Sponsored feature, words by Fay Millar
Applying to university through clearing can be a stressful time, especially if things haven't gone to plan. But sometimes it can turn out to be the best thing to happen to you – just ask biosciences student Katie.


Katie narrowly missed the grades she needed and decided to
enter clearing. She found a place at Sheffield Hallam University and now, she is graduating with a first class degree. She will shortly be starting a medical degree to chase her dream of becoming a doctor.

Here are Katie's top tips on how to survive and thrive through clearing:

Don’t panic

Katie from Sheffield Hallam
I totally panicked at the time and I didn't need to. I honestly thought if both my choices had rejected me I must have done terribly and I was so fearful of collecting my results. But when I got them and saw I had still achieved good grades it was almost a relief.

Both universities wanted AAB and I got ABB, so I was still upset and didn't think I would be going to university at all.

Then my sixth form tutor sat me down and reassured me that I still had options to study and to do something I would really enjoy. I looked at the UCAS website to see what courses were available and it really helped.

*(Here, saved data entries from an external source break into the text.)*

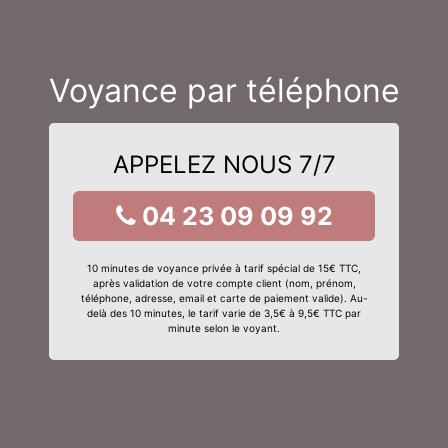
Voyance par téléphone
APPELEZ NOUS 7/7
04 23 09 09 92
10 minutes de voyance privée à tarif spécial de 15€ TTC,
après validation de votre compte client (nom, prénom,
téléphone, adresse, email et carte de paiement valide). Au-
delà des 10 minutes, le tarif varie de 3,5€ à 9,5€ TTC par
minute selon le voyant.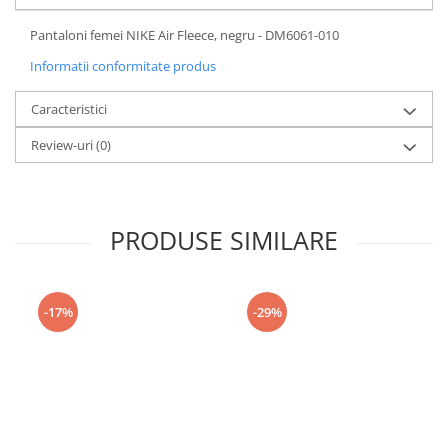
Pantaloni femei NIKE Air Fleece, negru - DM6061-010
Informatii conformitate produs
Caracteristici
Review-uri
(0)
PRODUSE SIMILARE
-17%
-29%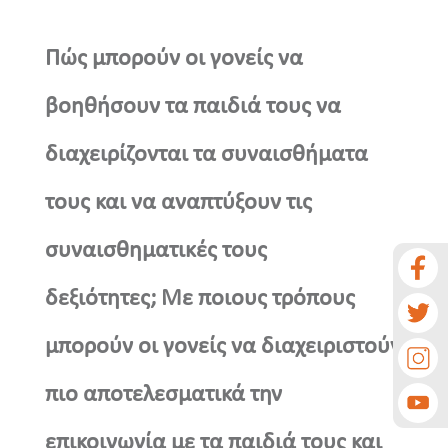
Πώς μπορούν οι γονείς να
βοηθήσουν τα παιδιά τους να
διαχειρίζονται τα συναισθήματα
τους και να αναπτύξουν τις
συναισθηματικές τους
δεξιότητες; Με ποιους τρόπους
μπορούν οι γονείς να διαχειριστούν
πιο αποτελεσματικά την
επικοινωνία με τα παιδιά τους και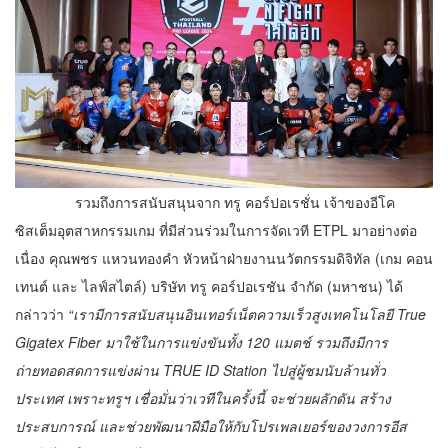
รวมถึงการสนับสนุนจาก ทรู คอร์ปอเรชั่น เจ้าของอีโค
ซิสเต็มอุตสาหกรรมเกม ที่มีส่วนร่วมในการจัดเวที ETPL มาอย่างต่อ
เนื่อง คุณพชร แหวนทองคำ หัวหน้าฝ่ายงานนวัตกรรมดิจิทัล (เกม คอน
เทนต์ และ ไลฟ์สไตล์) บริษัท ทรู คอร์ปอเรชัน จำกัด (มหาชน) ได้
กล่าวว่า
“เรามีการสนับสนุนอินเทอร์เน็ตความเร็วสูงเทคโนโลยี True
Gigatex Fiber มาใช้ในการแข่งขันทั้ง 120 แมตช์ รวมถึงมีการ
ถ่ายทอดสดการแข่งผ่าน TRUE ID Station ไปสู่ผู้ชมนับล้านทั่ว
ประเทศ เพราะทรูฯ เชื่อมั่นว่าเวทีในครั้งนี้ จะช่วยผลักดัน สร้าง
ประสบการณ์ และช่วยพัฒนาฝีมือให้กับโปรเพลเยอร์ของวงการอีส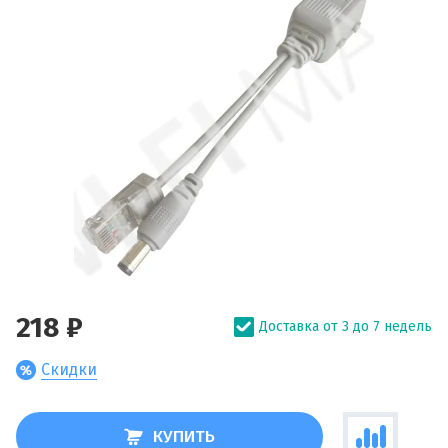
218 ₽
Доставка от 3 до 7 недель
Скидки
КУПИТЬ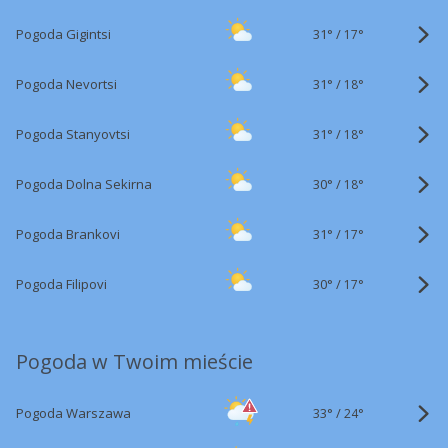
31°
/
Pogoda Gigintsi
17°
31°
/
Pogoda Nevortsi
18°
31°
/
Pogoda Stanyovtsi
18°
30°
/
Pogoda Dolna Sekirna
18°
31°
/
Pogoda Brankovi
17°
30°
/
Pogoda Filipovi
17°
Pogoda w Twoim mieście
33°
/
Pogoda Warszawa
24°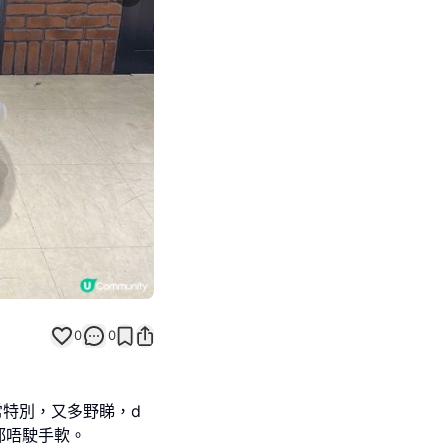
Next slide
0
0
非常特別，又多野睇，d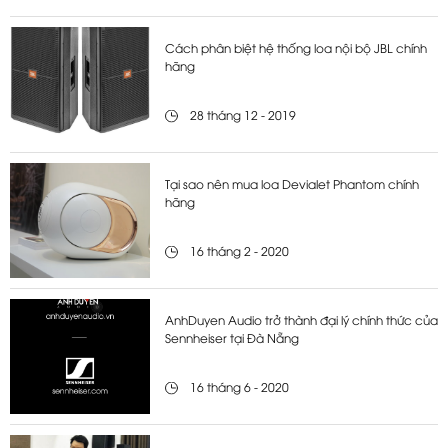
Cách phân biệt hệ thống loa nội bộ JBL chính
hãng
28 tháng 12 - 2019
Tại sao nên mua loa Devialet Phantom chính
hãng
16 tháng 2 - 2020
AnhDuyen Audio trở thành đại lý chính thức của
Sennheiser tại Đà Nẵng
16 tháng 6 - 2020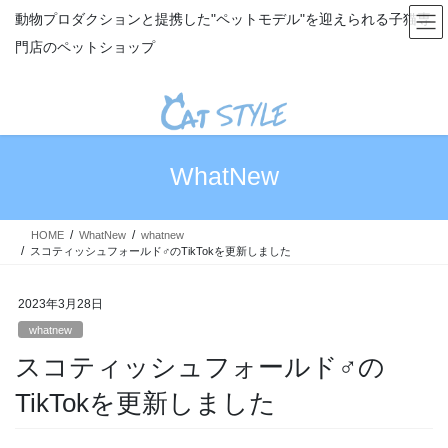
コ
ナ
動物プロダクションと提携した"ペットモデル"を迎えられる子猫専
ン
ビ
門店のペットショップ
テ
ゲ
ン
ー
ツ
シ
へ
ョ
ス
ン
キ
に
WhatNew
ッ
移
プ
動
HOME
WhatNew
whatnew
スコティッシュフォールド♂のTikTokを更新しました
2023年3月28日
whatnew
スコティッシュフォールド♂の
TikTokを更新しました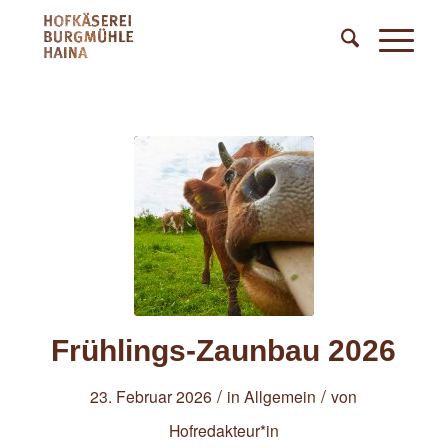
Frühlings-Zaunbau 2026
/
/
23. Februar 2026
in
Allgemein
von
Hofredakteur*in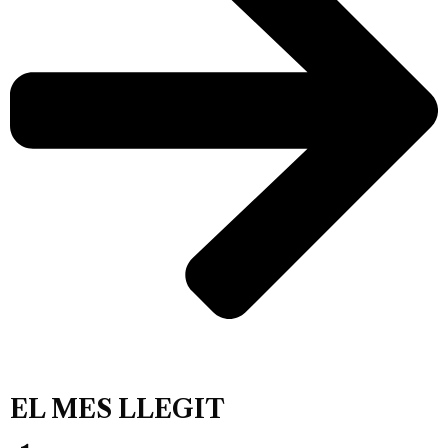
EL MES LLEGIT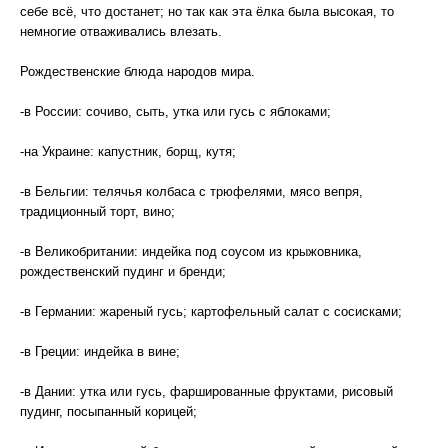
себе всё, что достанет; но так как эта ёлка была высокая, то
немногие отваживались влезать.
Рождественские блюда народов мира.
-в России: сочиво, сыть, утка или гусь с яблоками;
-на Украине: капустник, борщ, кутя;
-в Бельгии: телячья колбаса с трюфелями, мясо вепря,
традиционный торт, вино;
-в Великобритании: индейка под соусом из крыжовника,
рождественский пудинг и бренди;
-в Германии: жареный гусь; картофельный салат с сосисками;
-в Греции: индейка в вине;
-в Дании: утка или гусь, фаршированные фруктами, рисовый
пудинг, посыпанный корицей;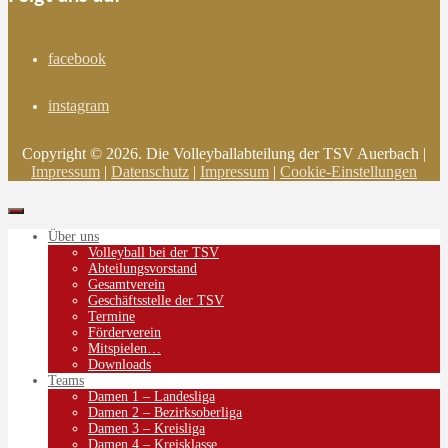
facebook
instagram
Copyright © 2026. Die Volleyballabteilung der TSV Auerbach |
Impressum
|
Datenschutz
|
Impressum
|
Cookie-Einstellungen
Über uns
Volleyball bei der TSV
Abteilungsvorstand
Gesamtverein
Geschäftsstelle der TSV
Termine
Förderverein
Mitspielen…
Downloads
Teams
Damen 1 – Landesliga
Damen 2 – Bezirksoberliga
Damen 3 – Kreisliga
Damen 4 – Kreisklasse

Think through your decision



Don’t rush anything. It can feel like the end of the world but it will all work out as long as you research your choices. Look at the course content, research the city and speak to course leaders. Don’t rush into anything and make sure it's what you want to do.

I chose Sheffield Hallam in the end because I knew a number of people who had gone there and really enjoyed it, the university did the course I wanted and I researched the city and felt it was a really good fit for me.

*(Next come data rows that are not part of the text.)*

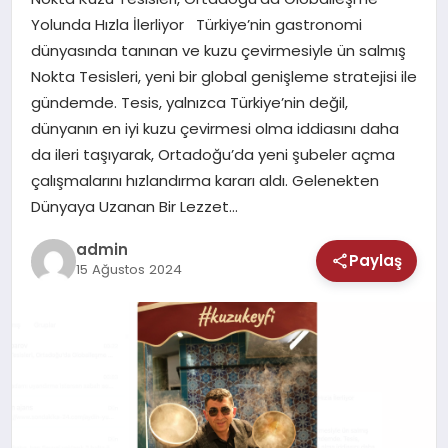
MAGAZIN
Yolunda Hızla İlerliyor Türkiye’nin gastronomi
dünyasında tanınan ve kuzu çevirmesiyle ün salmış
SAĞLIK
Nokta Tesisleri, yeni bir global genişleme stratejisi ile
gündemde. Tesis, yalnızca Türkiye’nin değil,
TEKNOLOJI
dünyanın en iyi kuzu çevirmesi olma iddiasını daha
da ileri taşıyarak, Ortadoğu’da yeni şubeler açma
çalışmalarını hızlandırma kararı aldı. Gelenekten
Dünyaya Uzanan Bir Lezzet…
admin
Paylaş
15 Ağustos 2024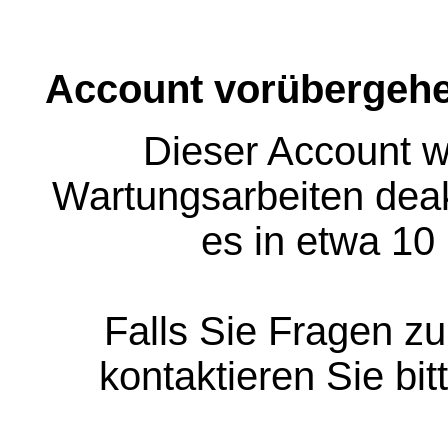
Account vorübergehe
Dieser Account w
Wartungsarbeiten deakt
es in etwa 10
Falls Sie Fragen z
kontaktieren Sie bit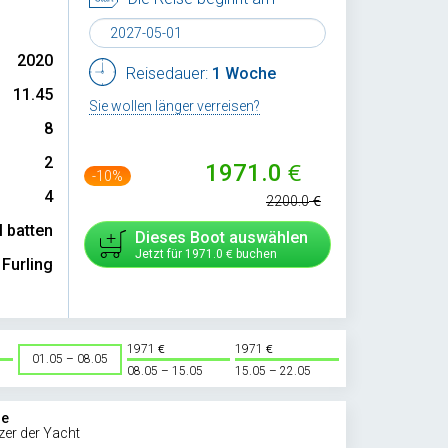
2020
Reisedauer:
1 Woche
11.45
Sie wollen länger verreisen?
8
2
1971.0
-10%
4
2200.0
l batten
Dieses Boot auswählen
Jetzt für
1971.0
buchen
Furling
1971
1971
01.05 – 08.05
08.05 – 15.05
15.05 – 22.05
ie
zer der Yacht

Be prepared when you speak to the university



I found a course I wanted at Sheffield Hallam and then as soon as the phone lines opened I spoke to one of the people in the clearing team. I was then transferred to one of the academics there and they want to know why you want to study the course and that you aren’t doing it on a whim.

It's a good time to reread your personal statement and remember all the reasons why you wanted to study your course in the first place. If you're applying for a different course from your original choice, then jot down some reasons why you have changed your mind and why you want to study the new course so you are not left fumbling for answers.

If you're offered a place, visit the university



Some universities hold clearing open days, so you can see the facilities and speak to students and academics before you decide to accept your place. It really helps to get a feel for whether you want to spend the next 3-4 years there, and you need to be sure.

If there isn't an open day, book onto a university campus tour and explore the city, too. Find out what societies and clubs are available and what you can get involved with as a student, so you can really make the most out of your time at uni.